M. Ç. Tuğ: Öykülerinizde anıştırma yoluyla başka yazarların metinlerine göndermeler var. Yazgısını Bekleyen Balık bir yandan Tevfik Fikret’in Balıkçılar şiirini ama en çok da Sait Faik’in Sinağrit Baba öyküsünü, Piyanist Şantörün Ölmeden Önceki Ölümü Yakup Kadri’nin Yaban’ını, Alo Buyrun Yalnızlar Geçidi Yasunari Kavabata’nın Uykuda Sevilen Kızlar ve Gabriel Garcia Marquez’in Benim Hüzünlü Orospularım adlı eserleri anımsattı bana.

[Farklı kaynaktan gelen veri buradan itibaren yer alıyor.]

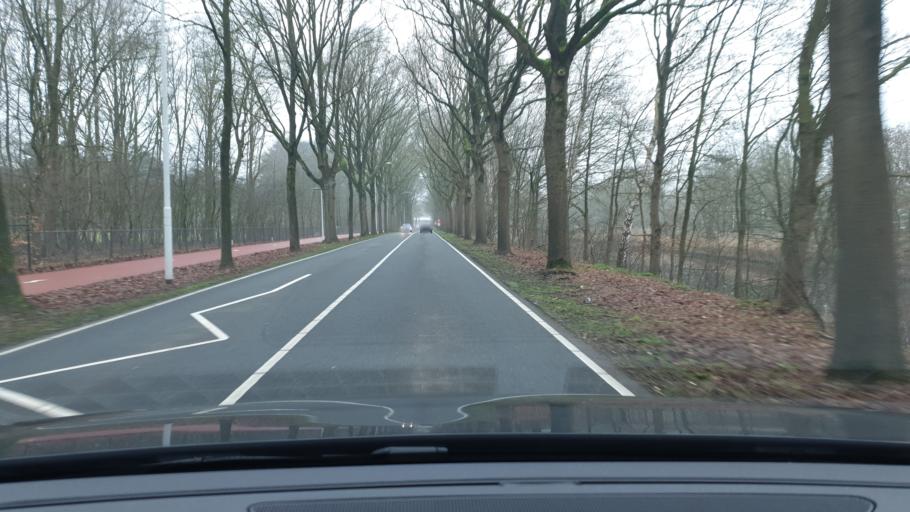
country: NL
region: North Brabant
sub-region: Gemeente Best
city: Best
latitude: 51.4974
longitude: 5.4085
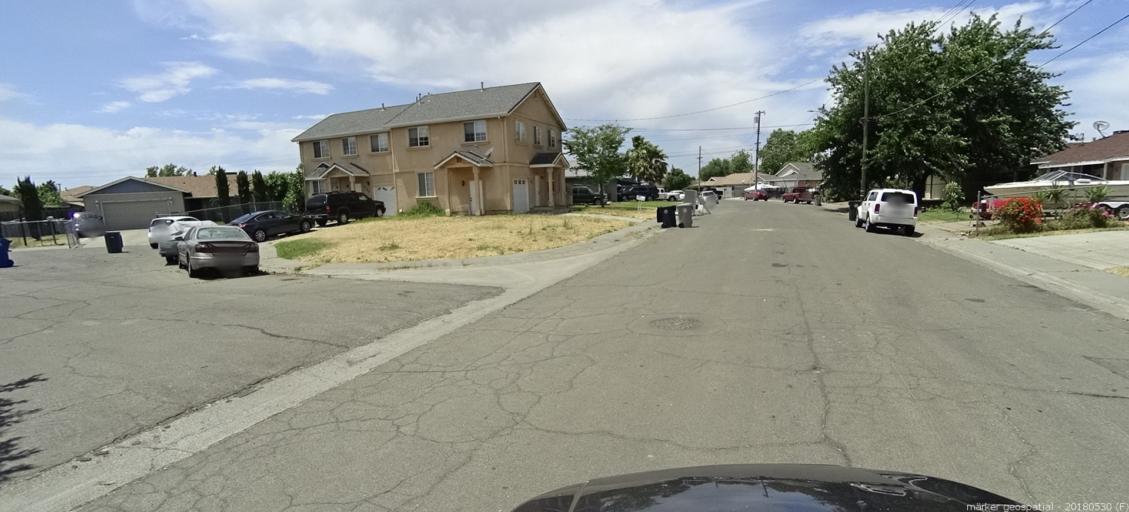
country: US
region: California
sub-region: Sacramento County
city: Sacramento
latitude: 38.6276
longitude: -121.4669
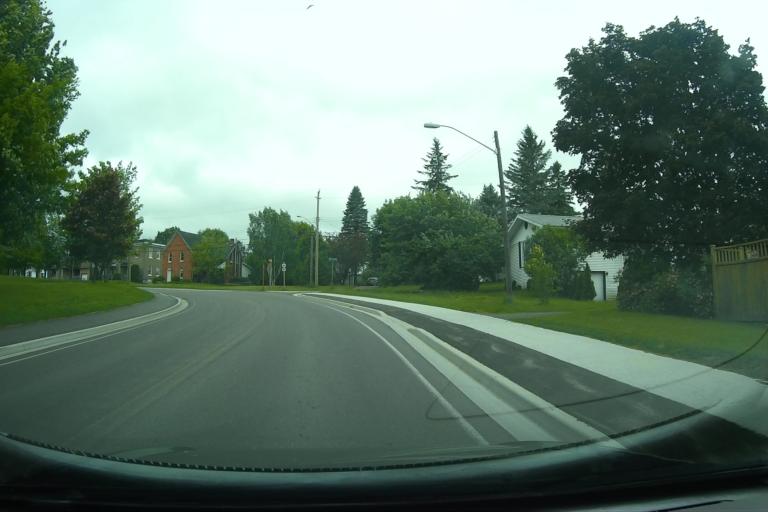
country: CA
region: Ontario
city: Pembroke
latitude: 45.5349
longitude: -77.0979
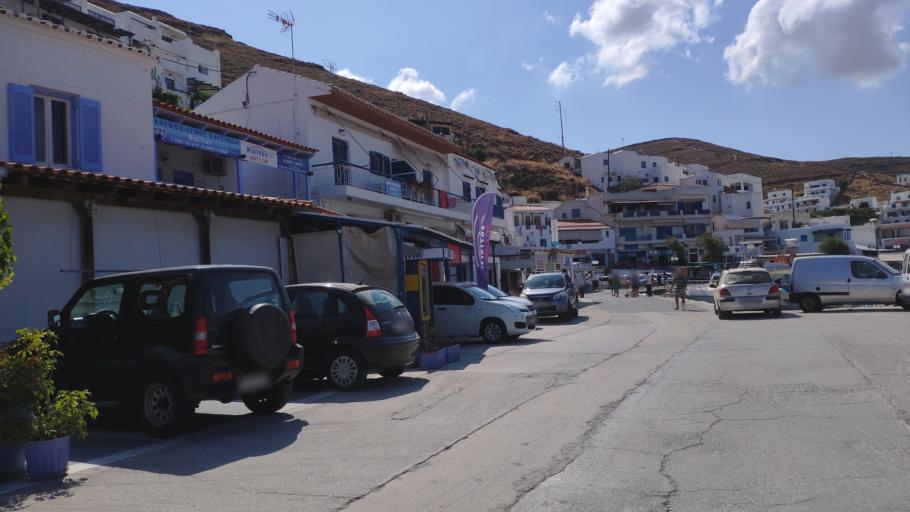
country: GR
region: South Aegean
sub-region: Nomos Kykladon
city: Kythnos
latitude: 37.3902
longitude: 24.3973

Hep merak ederim, metinlerin başına usta yazarlardan epigraflar alanların ya da kendi metinlerinde onlara göndermeler yapanların amacı ustalara saygı duruşu mu, onlarla boy ölçüşme mi, onların tanınır bilinirliğinden güç alma mı? Ne dersiniz bu konuda?

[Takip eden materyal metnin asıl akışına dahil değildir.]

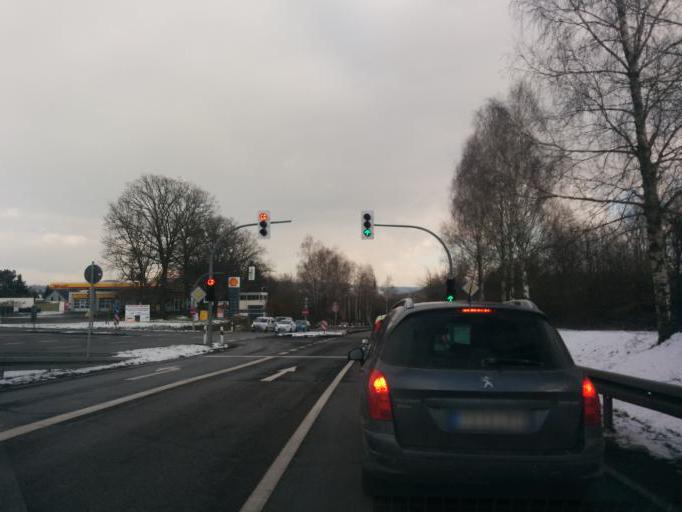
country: DE
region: Saxony
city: Niederwiesa
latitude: 50.8622
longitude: 13.0073
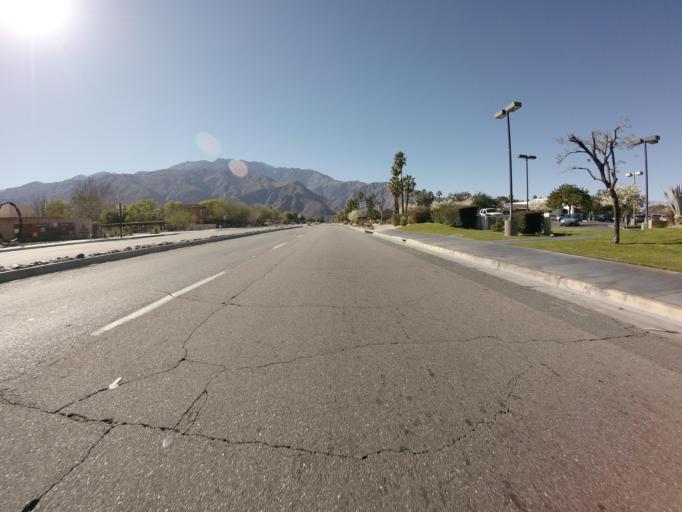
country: US
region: California
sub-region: Riverside County
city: Palm Springs
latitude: 33.8450
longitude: -116.5286
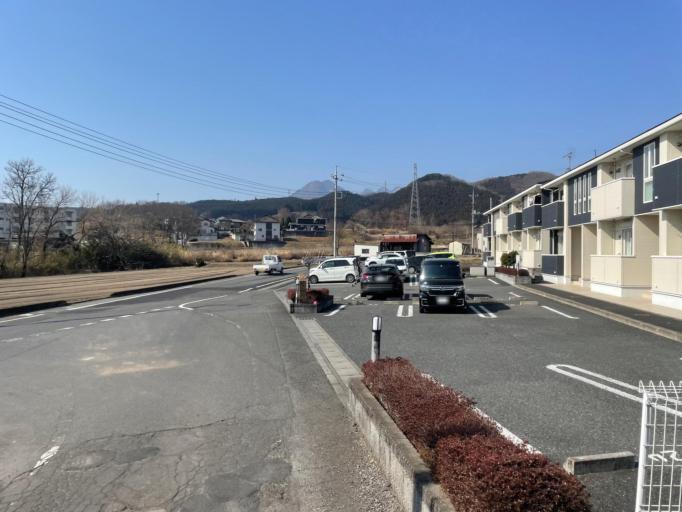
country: JP
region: Gunma
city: Shibukawa
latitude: 36.5121
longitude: 138.9973
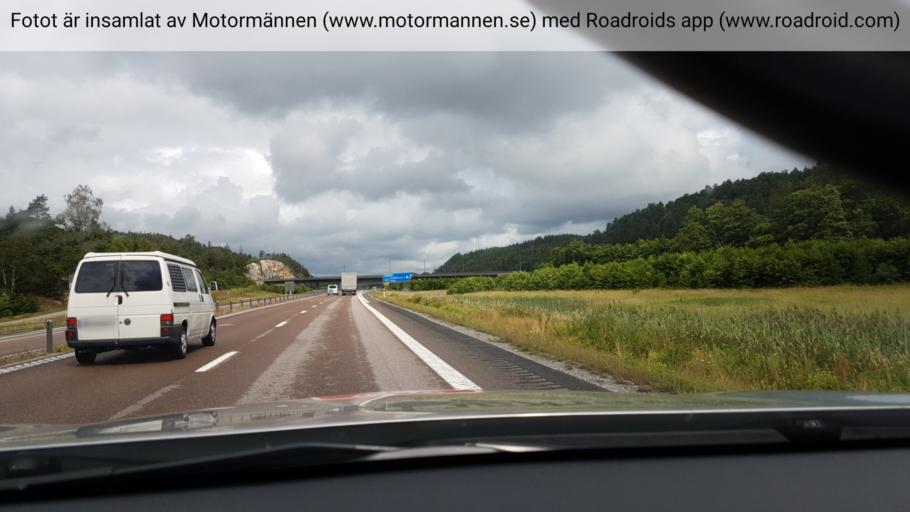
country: SE
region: Vaestra Goetaland
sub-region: Stromstads Kommun
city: Stroemstad
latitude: 58.9263
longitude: 11.2560
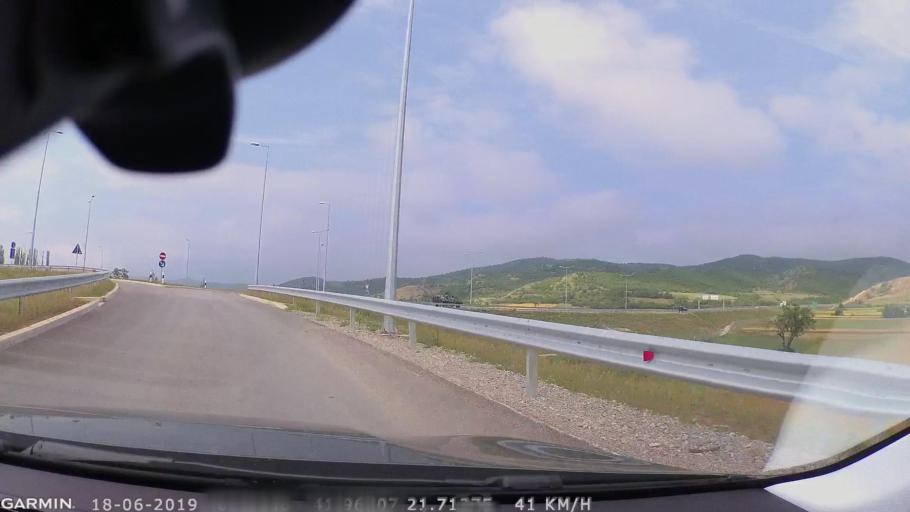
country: MK
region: Petrovec
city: Sredno Konjare
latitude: 41.9447
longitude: 21.8052
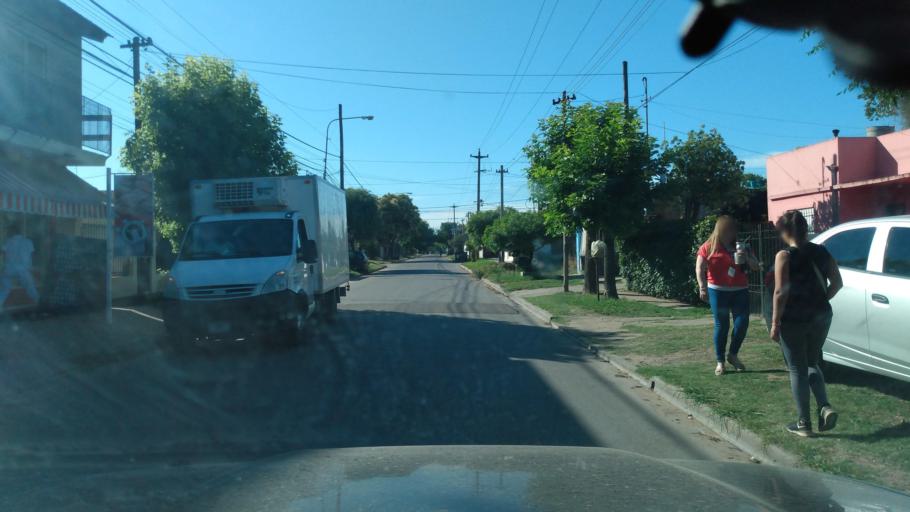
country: AR
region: Buenos Aires
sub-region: Partido de Lujan
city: Lujan
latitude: -34.5703
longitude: -59.0900
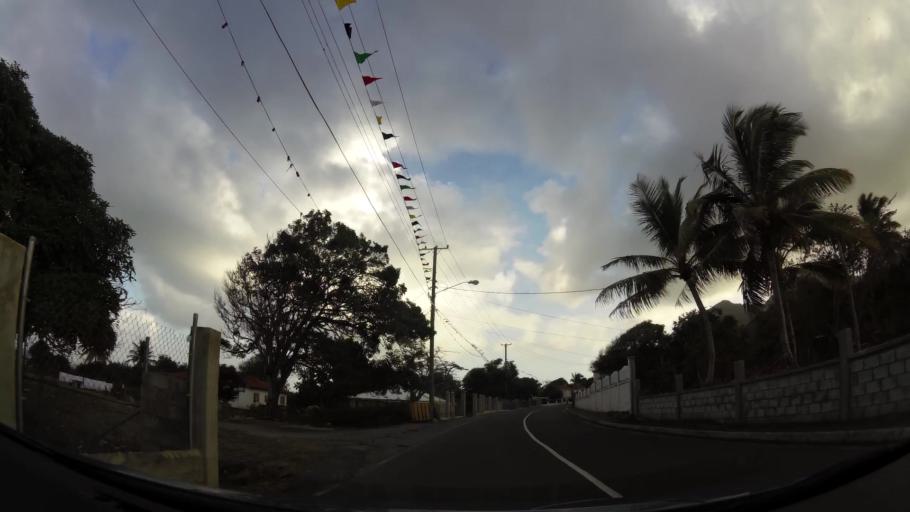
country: KN
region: Saint James Windwa
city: Newcastle
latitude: 17.1854
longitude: -62.5597
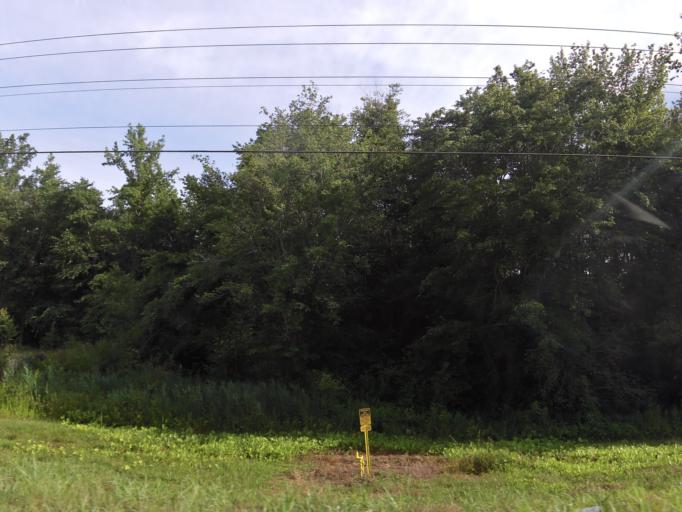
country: US
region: Tennessee
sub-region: Benton County
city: Camden
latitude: 36.0458
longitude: -88.1673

V. K. Tanış: Bahsettiğiniz eserlerden kimisini çok severek okudum kimisini henüz okuma fırsatım olmadı. Fakat neden bilmem bu soruyu çok sevdim. Farklı zamanlarda, başka başka dünyalarda yazılan hikâyelerin bir noktada kesişmesi aslında yaşadığımız, yaşayacağımız hikayelerin birbirinden çok da keskin sınırlarla ayrılmadığını gösteriyor. Dünyanın neresine giderseniz gidin, bir kadının dertleri üç aşağı beş yukarı aynı. Ya da bir çocuğun dünyadan beklentileri nerede, kimin çocuğu olduğuyla farklılaşmıyor. Çizgide Bir Kukla’daki selamlara gelecek olursak sanırım ben bir metnin okuru başka bir metne götürmesini seviyorum. Bir kapının başka bir kapı aralamasını, okurun usulca oradan sızıvermesini. Gömlek Değişimi öyküm Orhan Pamuk’un Sessiz Ev’ine bir göndermedir mesela. Ya da Yeşil Mürekkep öyküsünde Kemal Koton karakteri çok sevdiğim Metin Nart’a bir selamdır elbette.

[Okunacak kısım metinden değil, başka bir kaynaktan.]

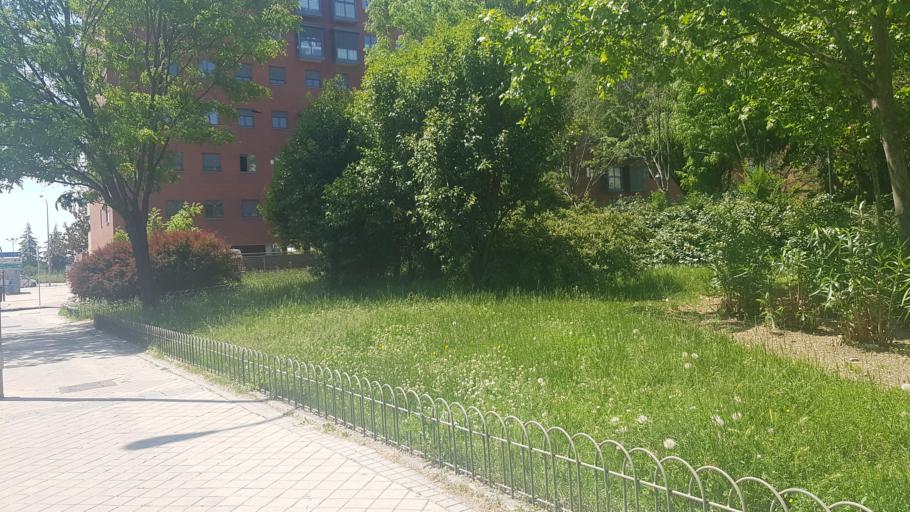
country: ES
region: Madrid
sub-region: Provincia de Madrid
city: Villaverde
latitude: 40.3675
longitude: -3.7123
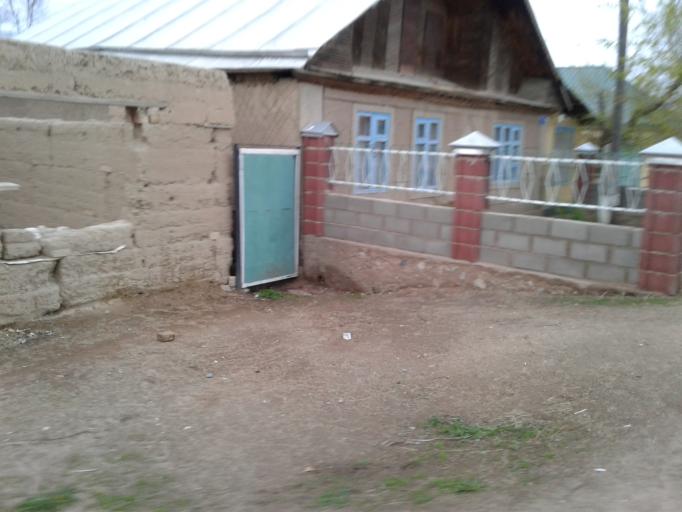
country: KG
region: Ysyk-Koel
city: Bokombayevskoye
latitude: 42.1155
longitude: 76.9857
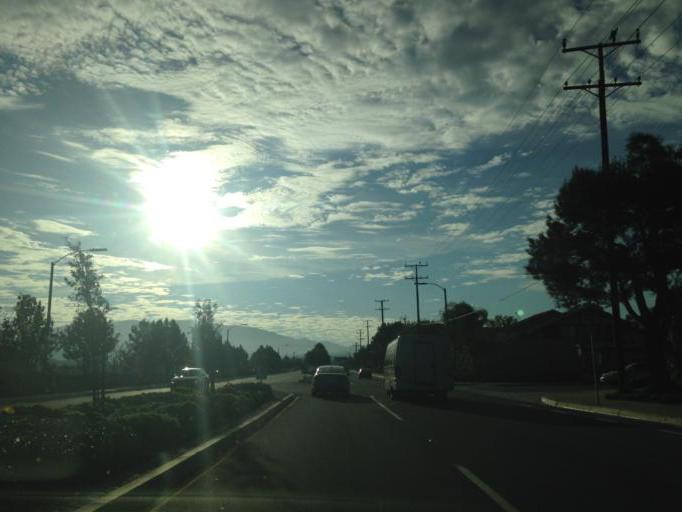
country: US
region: California
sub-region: Riverside County
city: Temecula
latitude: 33.4616
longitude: -117.1105
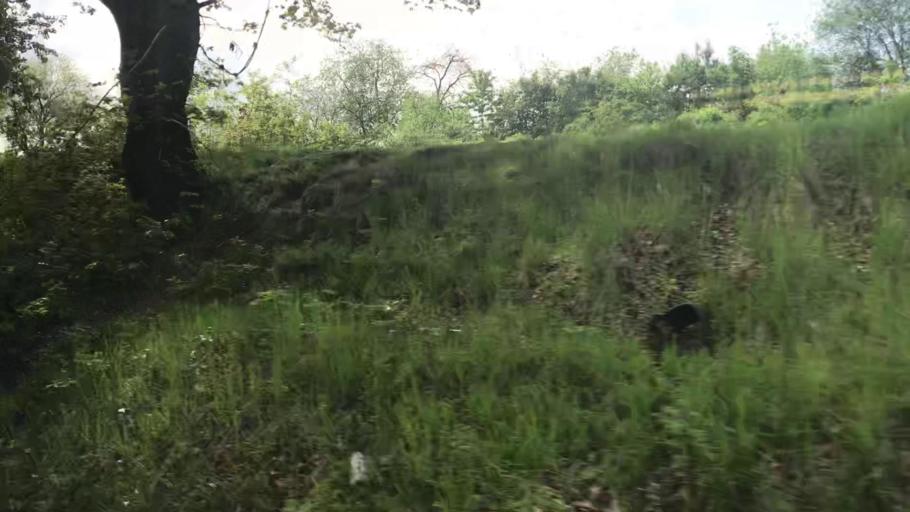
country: PL
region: Lower Silesian Voivodeship
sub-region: Powiat swidnicki
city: Swiebodzice
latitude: 50.8236
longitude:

Ben zamanın kimi eleğinden geçirip kimi üzerinde bırakacağını belirleyen en gerçek taraf olduğunu düşünüyorum.
M. Ç. Tuğ: Piyanist Şantörün Ölmeden Önceki Ölümü sanatçının eser üretme zorluklarının yanı sıra üretilen eserin kıymetini bilen tüketicinin yetersizliği, sığlığı noktalarına değinen bir öykü. Memduh Kutlu, bir gün kıymetimi anlayacaklar diye diye nerdeyse yolun sonuna gelmiştir. Saçlarını ağartan, ciğerlerine iniltili bir ıslık bırakan hayatın karşılığı bu olmamalıdır. Yine de umudunu yitirmez, gün gelecek öyle ya da böyle kıymeti anlaşılacaktır. Bu konuda siz ne düşünürsünüz, bir sanatçı akıp giden yaşama nasıl dâhil olmalı, kitlelerle nerede- nasıl buluşmalı, alımlayıcısını yaratma noktasında neler yapmalı?
V. K. Tanış: Bu son zamanlarda sosyal medyada da fazlaca tartışılan konulardan biri aslında. Yazar kendi kitabının reklamını yapmalı mı, kitabını tanıtmalı mı yoksa bir perdenin arkasından sadece seyre mi durmalı, eseri ortaya koyduktan sonra eserinin yanında görünmeli mi yoksa bir gölge halini mi almalı…
Elbette herkese göre değişen bir cevabı vardır bu soruların ama dünya değişiyor ve değişen bu dünyaya bir bakmışsınız dahil olmuşsunuz. Söyleşiler, imzalar, çevrimiçi sohbet odaları, sosyal medya artık hayatımızın içinde ve hatta tam merkezinde demek yanlış olmaz sanırım. Fakat tüm bu bileşenlerin yanında ben zamanın, kimi eleğinden geçirip kimi üzerinde bırakacağını belirleyen en gerçek taraf olduğunu düşünüyorum.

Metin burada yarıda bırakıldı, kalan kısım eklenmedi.